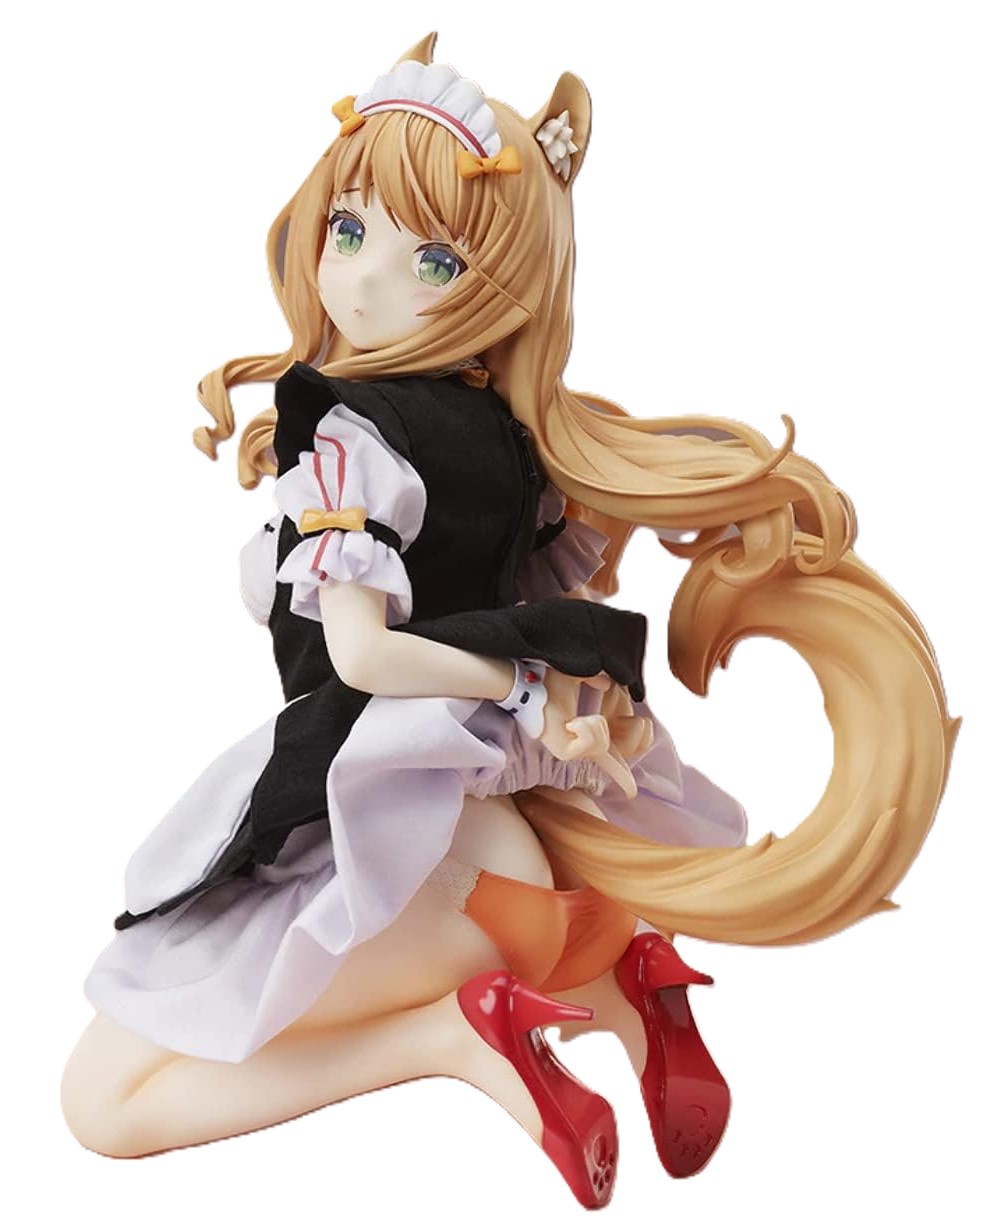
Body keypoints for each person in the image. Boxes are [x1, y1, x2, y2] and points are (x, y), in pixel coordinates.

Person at [61, 33, 957, 1210]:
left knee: (102, 1100)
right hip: (493, 846)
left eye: (429, 259)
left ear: (501, 287)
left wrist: (521, 690)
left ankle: (456, 1036)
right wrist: (541, 698)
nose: (364, 281)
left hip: (396, 828)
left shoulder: (346, 442)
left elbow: (360, 653)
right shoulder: (514, 447)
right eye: (350, 230)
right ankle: (619, 984)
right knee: (141, 1067)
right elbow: (536, 601)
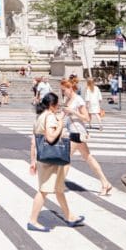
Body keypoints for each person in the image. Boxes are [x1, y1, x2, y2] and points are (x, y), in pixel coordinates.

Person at [28, 93, 84, 232]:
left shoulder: (40, 117)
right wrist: (60, 123)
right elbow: (51, 137)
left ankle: (70, 216)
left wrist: (32, 160)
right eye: (57, 104)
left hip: (43, 158)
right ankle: (33, 221)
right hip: (51, 160)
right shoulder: (50, 117)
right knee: (43, 191)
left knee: (59, 189)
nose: (58, 107)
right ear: (52, 105)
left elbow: (33, 141)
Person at [60, 80, 112, 196]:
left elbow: (87, 118)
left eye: (64, 90)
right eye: (62, 91)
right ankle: (105, 183)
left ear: (70, 88)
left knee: (66, 158)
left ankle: (58, 184)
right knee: (88, 158)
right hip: (72, 131)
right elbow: (63, 115)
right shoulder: (67, 100)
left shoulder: (78, 100)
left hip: (78, 132)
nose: (63, 93)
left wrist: (73, 111)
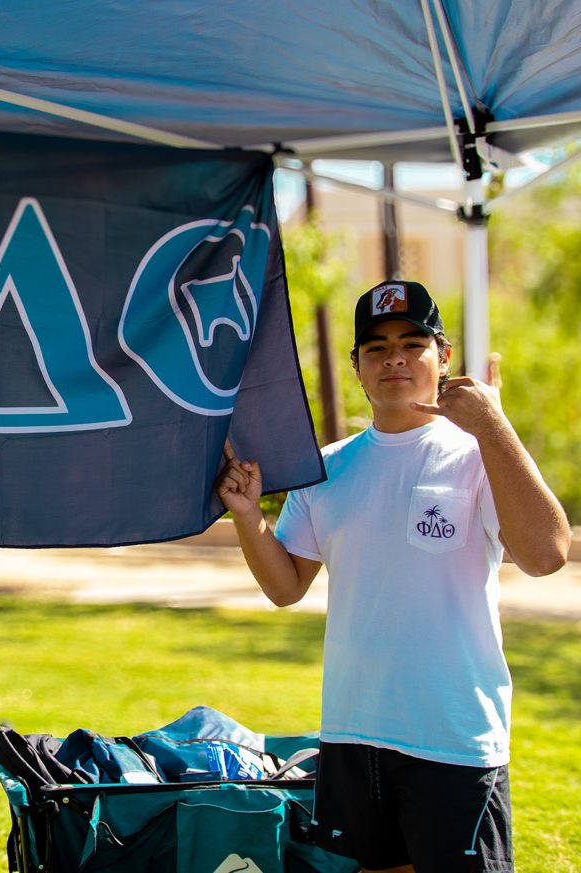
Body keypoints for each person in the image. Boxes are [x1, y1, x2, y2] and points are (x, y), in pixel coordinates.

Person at [215, 280, 569, 873]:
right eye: (376, 348)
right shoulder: (325, 466)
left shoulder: (478, 455)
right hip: (355, 731)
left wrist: (494, 428)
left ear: (443, 358)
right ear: (357, 366)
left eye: (413, 343)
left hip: (453, 735)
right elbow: (285, 587)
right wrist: (249, 517)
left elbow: (547, 554)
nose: (395, 358)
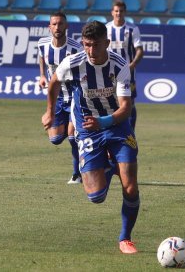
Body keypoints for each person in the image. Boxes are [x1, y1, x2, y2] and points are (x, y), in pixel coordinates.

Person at [42, 21, 141, 254]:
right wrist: (49, 111)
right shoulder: (74, 63)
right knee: (96, 197)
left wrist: (105, 121)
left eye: (95, 45)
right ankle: (108, 167)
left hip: (117, 126)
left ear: (106, 43)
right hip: (87, 128)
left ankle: (125, 238)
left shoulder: (119, 65)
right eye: (86, 45)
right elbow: (54, 82)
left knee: (131, 185)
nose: (89, 50)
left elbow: (126, 107)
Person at [38, 12, 84, 184]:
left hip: (74, 97)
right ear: (49, 27)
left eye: (60, 24)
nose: (57, 27)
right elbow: (42, 58)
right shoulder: (43, 44)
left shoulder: (75, 48)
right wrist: (42, 75)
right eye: (54, 24)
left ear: (67, 26)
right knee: (55, 139)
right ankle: (84, 135)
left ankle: (76, 174)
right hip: (57, 99)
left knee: (72, 137)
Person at [106, 0, 144, 130]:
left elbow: (139, 50)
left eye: (121, 11)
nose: (118, 13)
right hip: (110, 72)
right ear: (112, 12)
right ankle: (112, 131)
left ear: (125, 12)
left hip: (128, 73)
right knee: (110, 102)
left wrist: (132, 65)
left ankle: (130, 133)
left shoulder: (132, 29)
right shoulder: (106, 28)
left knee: (129, 103)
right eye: (116, 11)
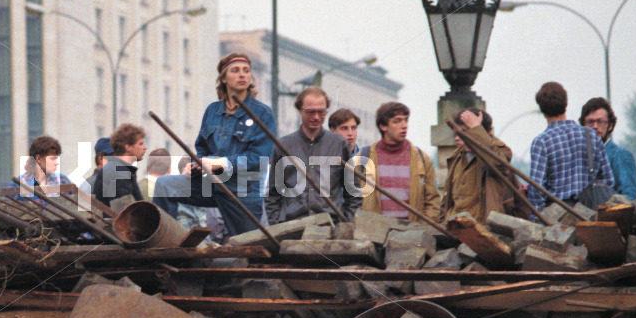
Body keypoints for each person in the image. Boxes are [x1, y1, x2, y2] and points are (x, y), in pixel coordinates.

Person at [153, 52, 275, 237]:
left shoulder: (262, 113)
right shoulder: (212, 111)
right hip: (211, 185)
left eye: (246, 71)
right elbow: (202, 148)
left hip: (243, 192)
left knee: (250, 247)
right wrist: (196, 165)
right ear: (224, 78)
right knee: (164, 184)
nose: (242, 75)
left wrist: (220, 163)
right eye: (235, 70)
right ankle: (164, 239)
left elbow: (259, 157)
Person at [266, 87, 360, 224]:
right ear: (300, 110)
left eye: (321, 112)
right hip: (292, 228)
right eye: (310, 112)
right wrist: (277, 226)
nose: (316, 117)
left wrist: (345, 223)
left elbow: (353, 193)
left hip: (330, 229)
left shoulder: (339, 144)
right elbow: (272, 194)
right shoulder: (283, 145)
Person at [528, 82, 614, 211]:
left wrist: (537, 217)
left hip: (559, 217)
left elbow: (536, 190)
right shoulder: (590, 135)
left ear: (542, 110)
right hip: (592, 215)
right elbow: (608, 179)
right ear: (566, 104)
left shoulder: (542, 142)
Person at [356, 101, 441, 222]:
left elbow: (433, 200)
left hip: (411, 234)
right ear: (383, 126)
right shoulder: (364, 157)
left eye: (406, 120)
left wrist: (423, 227)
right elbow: (352, 198)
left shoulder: (422, 159)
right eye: (397, 121)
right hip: (374, 233)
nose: (404, 125)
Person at [440, 108, 514, 222]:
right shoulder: (457, 156)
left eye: (469, 131)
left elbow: (497, 164)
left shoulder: (500, 152)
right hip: (455, 230)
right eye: (461, 132)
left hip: (482, 231)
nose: (461, 137)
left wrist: (476, 128)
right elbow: (447, 201)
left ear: (485, 133)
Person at [579, 97, 636, 200]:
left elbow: (630, 197)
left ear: (610, 125)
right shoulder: (578, 157)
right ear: (583, 125)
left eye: (600, 122)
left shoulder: (620, 155)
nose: (595, 126)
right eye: (590, 122)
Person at [92, 123, 146, 207]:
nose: (145, 147)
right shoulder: (117, 173)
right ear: (128, 147)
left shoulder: (118, 170)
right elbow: (125, 212)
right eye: (140, 144)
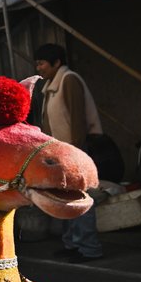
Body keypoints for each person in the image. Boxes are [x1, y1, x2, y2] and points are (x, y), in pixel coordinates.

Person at [34, 43, 104, 262]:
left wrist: (75, 152)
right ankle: (73, 244)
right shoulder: (49, 87)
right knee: (66, 199)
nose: (39, 68)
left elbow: (77, 120)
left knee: (80, 198)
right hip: (60, 154)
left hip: (74, 152)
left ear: (57, 63)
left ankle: (89, 248)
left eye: (42, 63)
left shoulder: (69, 80)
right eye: (37, 63)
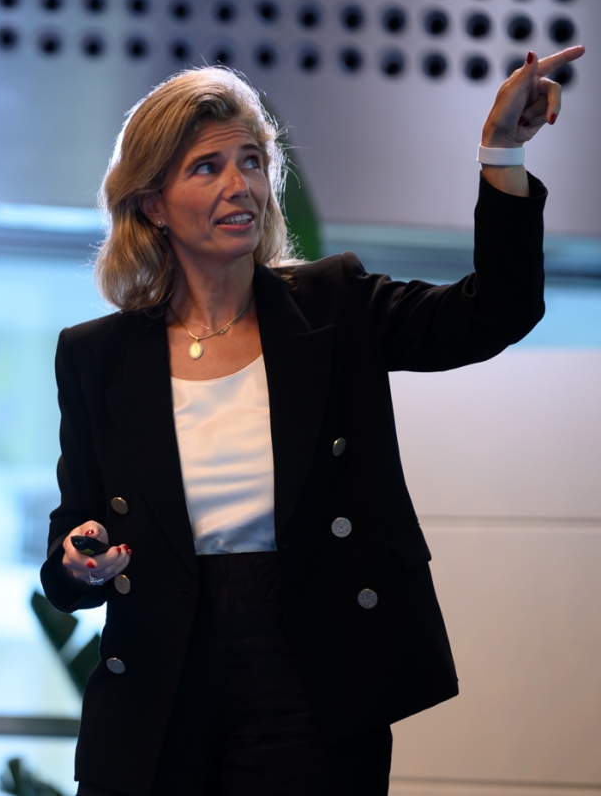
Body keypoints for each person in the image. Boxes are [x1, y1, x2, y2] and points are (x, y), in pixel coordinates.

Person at [40, 45, 586, 796]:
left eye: (251, 162)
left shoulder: (337, 305)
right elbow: (73, 535)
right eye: (207, 168)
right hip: (159, 680)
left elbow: (496, 310)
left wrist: (501, 152)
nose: (240, 185)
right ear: (152, 203)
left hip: (310, 665)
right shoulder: (94, 357)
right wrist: (78, 560)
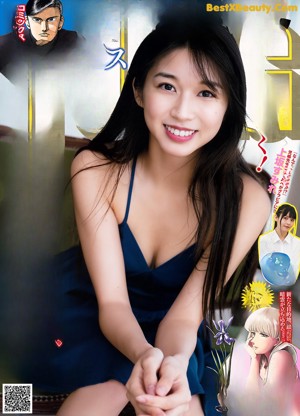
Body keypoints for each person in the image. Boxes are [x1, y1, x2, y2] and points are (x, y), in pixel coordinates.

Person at [53, 7, 270, 416]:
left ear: (228, 106)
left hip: (179, 333)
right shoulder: (95, 172)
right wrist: (141, 356)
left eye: (206, 93)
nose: (183, 112)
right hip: (95, 314)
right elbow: (113, 305)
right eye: (167, 86)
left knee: (178, 408)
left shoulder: (246, 200)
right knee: (87, 405)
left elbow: (186, 318)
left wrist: (165, 367)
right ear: (138, 90)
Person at [0, 0, 83, 80]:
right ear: (27, 22)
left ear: (60, 22)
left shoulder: (75, 40)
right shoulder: (6, 44)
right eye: (37, 20)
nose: (44, 28)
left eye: (51, 20)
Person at [244, 307, 299, 415]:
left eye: (263, 334)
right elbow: (250, 398)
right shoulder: (262, 359)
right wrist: (255, 358)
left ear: (278, 339)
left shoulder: (281, 356)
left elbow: (270, 403)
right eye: (253, 333)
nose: (254, 340)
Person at [259, 203, 300, 283]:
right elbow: (264, 267)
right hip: (266, 282)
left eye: (292, 220)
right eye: (285, 218)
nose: (288, 223)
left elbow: (294, 270)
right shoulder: (264, 239)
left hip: (287, 284)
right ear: (276, 217)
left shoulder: (297, 243)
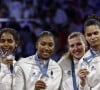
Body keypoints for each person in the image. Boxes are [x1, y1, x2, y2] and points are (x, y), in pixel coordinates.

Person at [78, 14, 100, 90]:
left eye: (95, 33)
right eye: (89, 35)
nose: (93, 37)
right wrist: (82, 82)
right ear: (85, 36)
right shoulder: (83, 61)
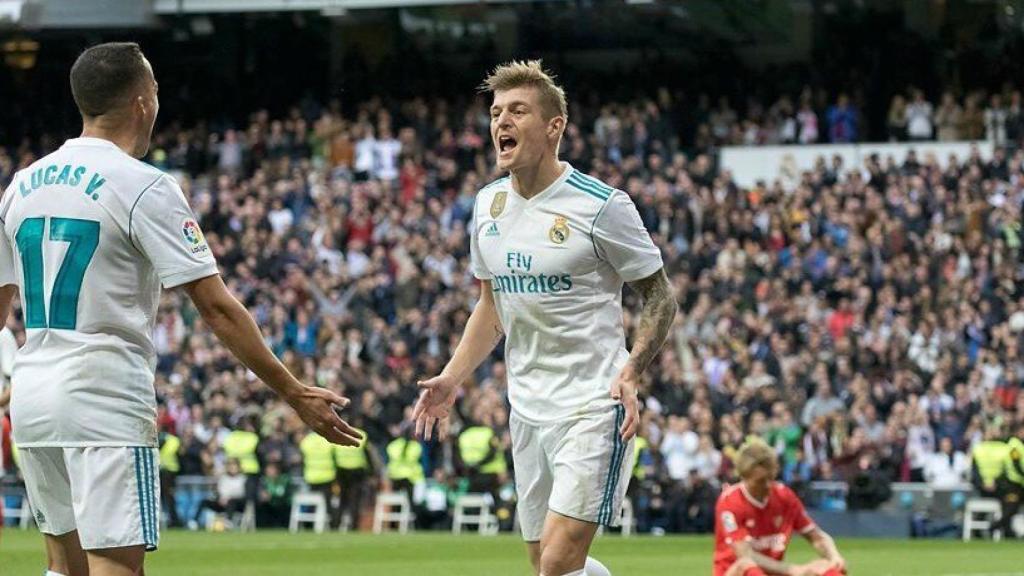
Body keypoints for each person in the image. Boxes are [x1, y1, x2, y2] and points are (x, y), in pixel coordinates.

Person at [0, 42, 360, 576]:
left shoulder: (22, 184)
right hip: (103, 395)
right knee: (116, 566)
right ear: (144, 102)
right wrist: (293, 391)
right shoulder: (144, 186)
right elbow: (214, 308)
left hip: (32, 397)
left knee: (63, 566)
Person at [412, 60, 677, 576]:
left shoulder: (602, 206)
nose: (501, 122)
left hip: (593, 404)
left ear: (554, 126)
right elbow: (492, 308)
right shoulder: (487, 206)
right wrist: (452, 377)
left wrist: (633, 370)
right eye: (495, 112)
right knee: (547, 567)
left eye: (517, 111)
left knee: (557, 563)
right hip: (528, 408)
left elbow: (660, 296)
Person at [714, 440, 846, 576]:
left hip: (774, 573)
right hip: (734, 572)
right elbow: (745, 554)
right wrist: (794, 570)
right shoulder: (730, 501)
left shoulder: (784, 496)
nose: (767, 485)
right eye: (760, 481)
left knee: (824, 567)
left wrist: (834, 556)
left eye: (770, 478)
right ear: (744, 477)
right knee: (746, 564)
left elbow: (817, 537)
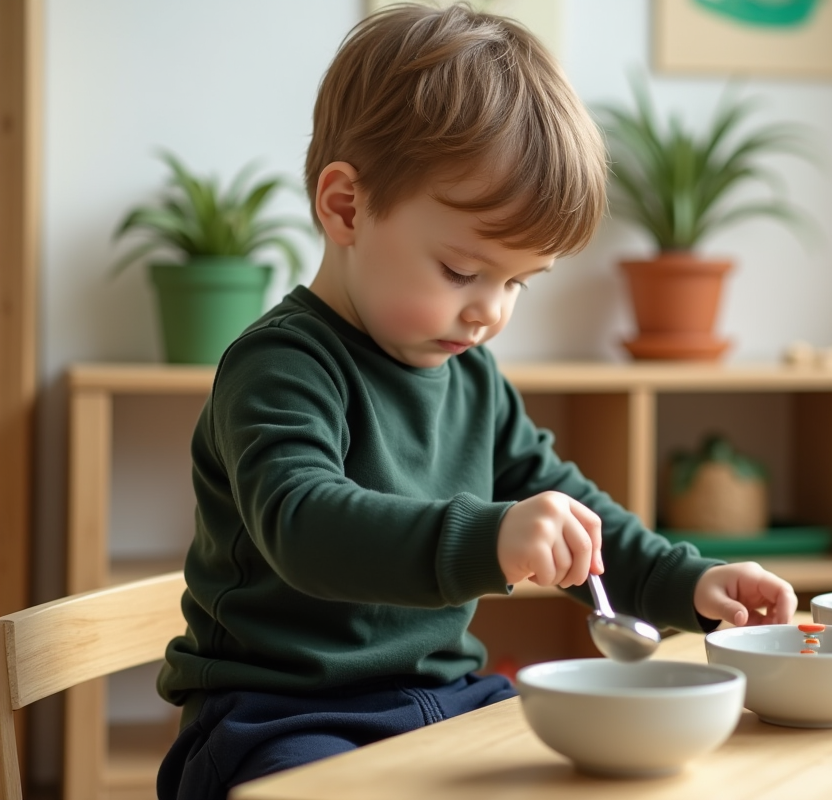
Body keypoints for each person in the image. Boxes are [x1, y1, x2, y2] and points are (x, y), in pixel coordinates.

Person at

···

## WHAT THE TASK ASKS
Transcribe every line from the one with "left hip: (774, 573)" to the last line of the records above, exactly, excluding pictures.

## ANSWER TO THIS EXERCISE
left hip: (774, 573)
right hip: (734, 572)
right elbow: (745, 554)
right wrist: (794, 570)
right shoulder: (730, 501)
left shoulder: (784, 496)
nose: (767, 485)
right eye: (760, 481)
left knee: (824, 567)
left wrist: (834, 556)
left eye: (770, 478)
right ear: (744, 477)
right knee: (746, 564)
left elbow: (817, 537)
Body keypoints for each person in the image. Boxes are [x1, y1, x2, y2] and points are (x, y), in pixel coordinates.

Person at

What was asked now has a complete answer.